2. Come primo responsabile del messaggio di Cristo, che e soprattutto messaggio di pace, sono venuto fra voi in atteggiamento di dialogo, nel rispetto di tutto ciò che è umano. Ma del mio indimenticabile pellegrinaggio, essenzialmente pastorale e religioso e di carattere mariano, serbo ben vivo il ricordo indelebile della permanenza a Fatima. In questa breve sosta nella "Terra di Santa Maria", voglio rinnovare il mio appello perché sia sentito il "Messaggio" che ci viene da Fatima e che coincide con la chiamata dell'imminente Anno Giubilare della Redenzione.

Facendo eco alla "Madonna del Messaggio", io ripetevo in esso che la Redenzione è sempre più potente del peccato dell'uomo e del "peccato del mondo", che la Redenzione supera infinitamente ogni specie di male che sia nell'uomo e nel mondo.

"Pellegrino tra pellegrini", ho avuto allora occasione di dire, che venivo con il nome della Madonna sulle labbra e con il cantico della misericordia di Dio nel cuore.

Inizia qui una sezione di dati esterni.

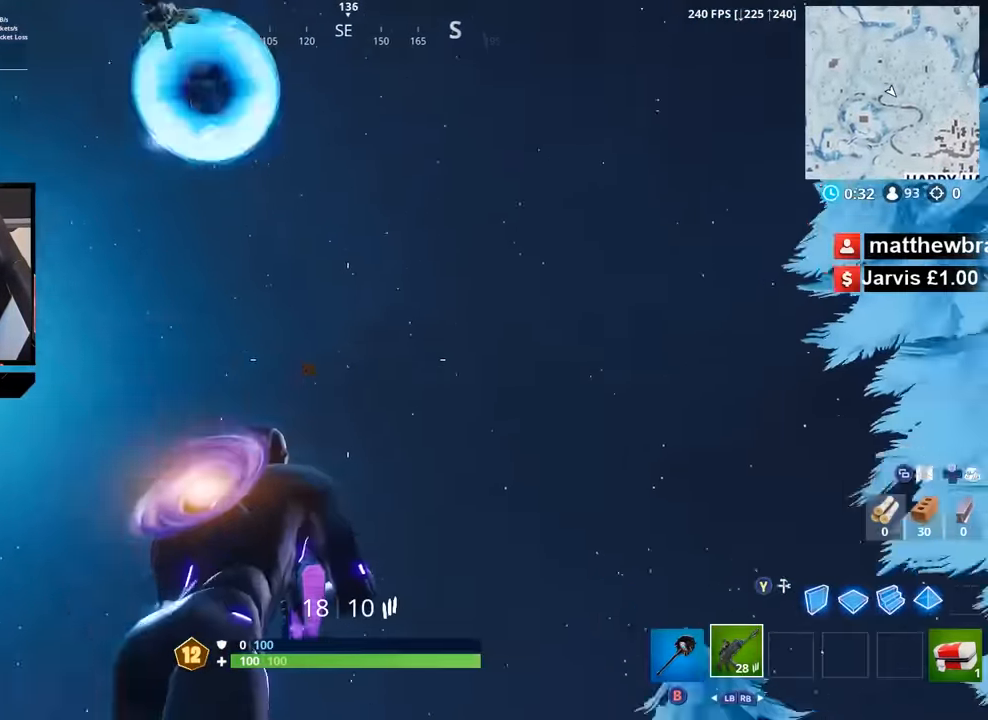
{"dt_ms": 1000, "buttons": [], "left_stick": "up", "right_stick": "up", "button_events": [[517, "A", "down"], [600, "A", "up"]]}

Di nuovo in veste di pellegrino, sono identici i pensieri che mi guidano; e la bocca parla per l'abbondanza che porto nel cuore; l'amore di Dio, ricco in misericordia; il potere della Redenzione di Cristo; la Madonna, Madre della nostra fiducia; e l'amore e la pace fra gli uomini.


3. E' un auspicio lungamente coltivato nella preghiera, per un mondo più pacifico, più umano e più fraterno, più conforme cioè con i disegni di Dio Creatore e Redentore, questo viaggio pastorale che sto realizzando e che mi porta incontro agli uomini miei fratelli, in Paesi molto cari al mio cuore, che va pieno di speranza: speranza che l'amore che è nel Padre, per opera del Figlio e dello Spirito Santo, manifesti nel nostro mondo contemporaneo la sua presenza, più forte del male, più forte del peccato e più forte della morte.

Desidererei che fosse esente da ombre l'orizzonte di questa speranza, che illumina la preghiera di tutta la Chiesa per l'America Latina. Ma se il mio cuore soffre con tutti i cuori feriti dal male della violenza, in qualsiasi parte del mondo, in esso prevale la fiducia in Dio "ricco di misericordia", e l'amore per l'uomo, redento da Cristo. E' un viaggio di amore cristiano, dunque, quello che sto facendo, che ha il solo obiettivo di essere riflesso e annuncio dell'Amore misericordioso di Dio.


4. E' con la più grande stima che rinnovo ad ogni figlio di questa diletta Nazione l'invito a coltivare l'amore fraterno nella convivenza umana.

Con particolare affetto esorto la Chiesa del Portogallo ad innalzare a Dio costanti preghiere, in unione con il Papa, specialmente durante questo viaggio pastorale, per il trionfo dell'amore, della concordia e della pace: pace negli spiriti, pace fra gli uomini e pace tra i popoli. Confido nella preghiera di tutti, ma rivolgo un particolare pensiero affettuoso agli anziani, a coloro che soffrono e ai bambini. Alla Madonna e alla preghiera dei bambini innocenti affido il buon successo di questo pellegrinaggio.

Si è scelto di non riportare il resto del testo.